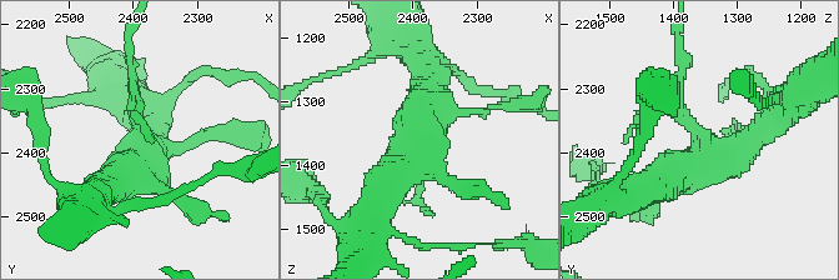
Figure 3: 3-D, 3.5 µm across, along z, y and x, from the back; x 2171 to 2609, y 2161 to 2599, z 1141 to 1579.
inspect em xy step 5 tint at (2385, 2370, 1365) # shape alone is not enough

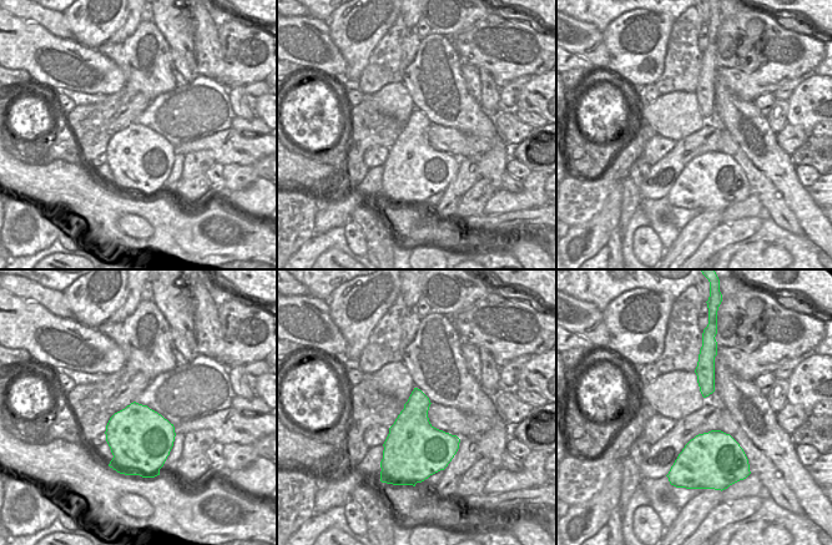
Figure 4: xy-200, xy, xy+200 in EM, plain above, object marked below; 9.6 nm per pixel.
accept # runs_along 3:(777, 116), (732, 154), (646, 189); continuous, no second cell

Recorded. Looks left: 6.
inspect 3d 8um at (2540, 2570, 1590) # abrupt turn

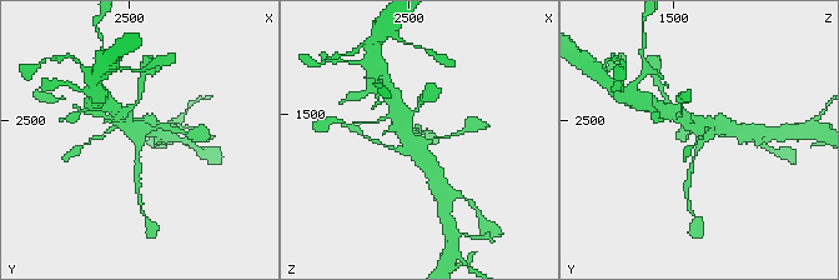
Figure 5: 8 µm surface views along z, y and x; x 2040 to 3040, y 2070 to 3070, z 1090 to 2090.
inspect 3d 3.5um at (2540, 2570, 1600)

* Required action
Leave the pictures aside and give every entry above again word for word.

* Reply
Figure 3: 3-D, 3.5 µm across, along z, y and x, from the back; x 2171 to 2609, y 2161 to 2599, z 1141 to 1579.
inspect em xy step 5 tint at (2385, 2370, 1365) # shape alone is not enough

Figure 4: xy-200, xy, xy+200 in EM, plain above, object marked below; 9.6 nm per pixel.
accept # runs_along 3:(777, 116), (732, 154), (646, 189); continuous, no second cell

Recorded. Looks left: 6.
inspect 3d 8um at (2540, 2570, 1590) # abrupt turn

Figure 5: 8 µm surface views along z, y and x; x 2040 to 3040, y 2070 to 3070, z 1090 to 2090.
inspect 3d 3.5um at (2540, 2570, 1600)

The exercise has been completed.